Hi! I'm Elena! Welcome to my travel blog Creativelena.com.
For me, it is all about “life-seeing instead of sightseeing”: Join me as I create, eat & live my way around the world. Curious?
*Check out my book, “The Creative Traveler’s Handbook”, for learning more about what we mean by creative travel. Travelling means the world to me, makes me fit for everday life and sometimes, I trust, also calmer on the inside. Read this blog with a smile, share what you love and remember to check back regularly: After all, when was the last time you did something for the first time?
4 weeks, 4.000 kilometres & just as many hours: Who would have thought that travelling by train could be so much fun. Seriously: I cannot think of any other way I could have travelled from the North Sea in Germany to Northern Spain in just as much peace, comfort and style. Simply hopping on board. Sleeping. Reading. Relaxing. Listening to music. Working. Blogging (offline, of course – until the next WiFi connection comes up 😉 ). My train ticket: All settled and paid for in advance, the only surcharges I incurred were for the use of the Eurostar or TGV high-speed trains in France and England. Altogether, my Interrail fare was a € 393,- for 10 travel days within 22 days, valid in 30 European countries.
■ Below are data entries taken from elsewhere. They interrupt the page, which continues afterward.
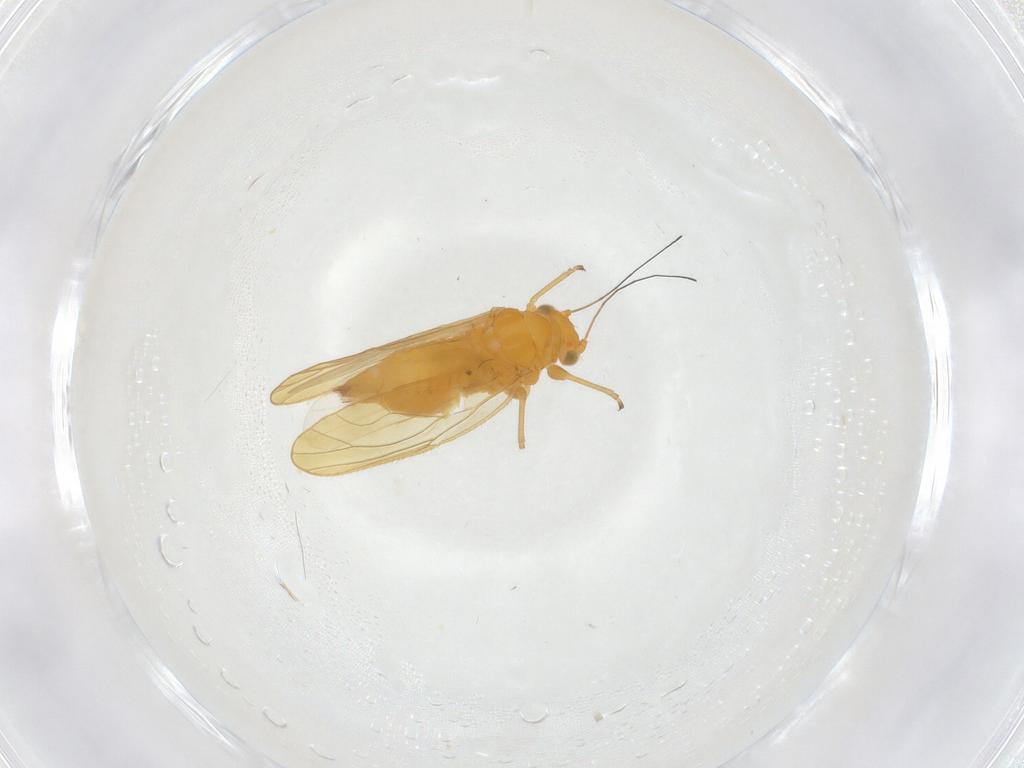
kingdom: Animalia
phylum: Arthropoda
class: Insecta
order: Hemiptera
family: Psyllidae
No matter if you travel two or twelve hours a day: The more you do travel, the more you make of your ticket obviously. Actually, this ticket is a bargain compared to the stress, time or money spent on 10 days travelling by plane or car. Add to this that you travel from city centre to city centre, and train travelling in Europe is hard to beat, really.
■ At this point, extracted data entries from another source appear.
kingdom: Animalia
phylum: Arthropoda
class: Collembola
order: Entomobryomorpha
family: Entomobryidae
“So Elena, how does this work? You are travelling Europe for four weeks now and what about your job (are you on holiday??)? And isn’t it expensive, too … ?” Well, it is not only back home in Austria that I get asked these and similar questions. Many travel companions I meet on the trains as well as friends & colleagues keep asking me, often quite incredulous, how I do “manage it all”. Actually, dear readers, it really is quite simple. As with everything in life, it all depends on your own (positive) attitude. Often, I am very lucky to be invited at my friends’ places having to afford little or almost no hotels. Most of my money gets spend on inviting the very friends & colleagues I meet, and / or on gorgeous gourmet food on the road! Travelling with my powerful, extremely lightweight MacBook Air, I always keep my digital desktop in my pocket, working & editing travel videos in trains or on planes, writing posts offline (like now 😉 ), answering emails and sending / receiving them at the next point of connection. I am LOVING it! Always with good music in my ears, great views of the surroundings and really nice fellow travellers. As a “nice side effect”, I find I am discovering our own “home continent” Europe anew, being fascinated with the variety, creativity and diversity I encounter in the people I meet, the regions I travel. Culture shock? Is probably going to hit when I am back home … 😉 world citizens we are !!
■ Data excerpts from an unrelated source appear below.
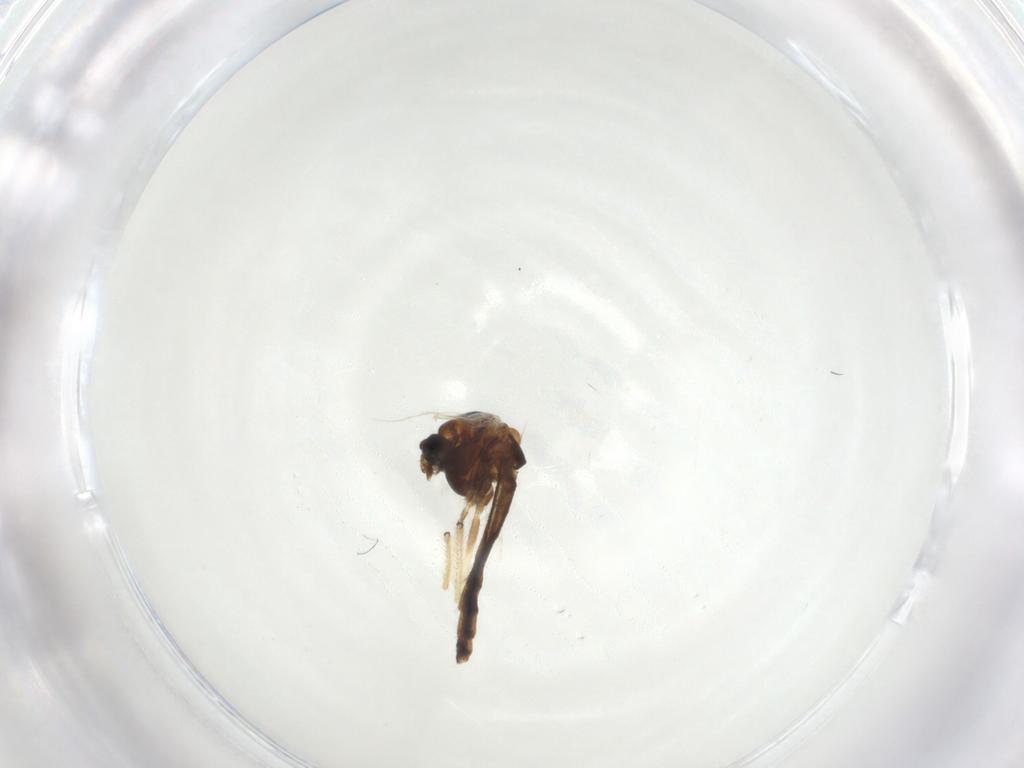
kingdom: Animalia
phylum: Arthropoda
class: Insecta
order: Diptera
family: Chironomidae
Check out even more comprehensive information from “Nomad is Beautiful” on “Train Travel in Europe with Interrail“! Lots & lots of really useful tips and information there 🙂
I wish the United States had the rail connectivity city to city which Europe currently enjoys, but our culture revolved around the proliferation of automobiles for personal transportation since the 1940s, so we may never be ale to implement that connectivity without the proper incentive. Many of our cities were designed around personal transport via automobiles and the highway system country wide reflect that. We have very good trans-state highways and they are currently well maintained, but with a city by city public transportation system organized similar to those in Europe we could definitely benefit. There is a need in the USA for better rail public transport, but the main hurdle is getting the individual cities to implement the capability. Gasoline prices will need to exceed Europes per gallon to force the USA to think this way. Maybe by 2035 once the crude extraction return on invetment is valid, but until then the USA will continue to require automobiles to travel cross country. The other aspect is that each state (similar to European contrie in size in some cases) would need to be incentivised by Fedral Go ernment statutes forcing the states to comply in parallel. With our Constitution and States rights, that would prove very difficult to implement. It would be nice to at least see our cities unify on this concept if not state to state transport. Time will tell.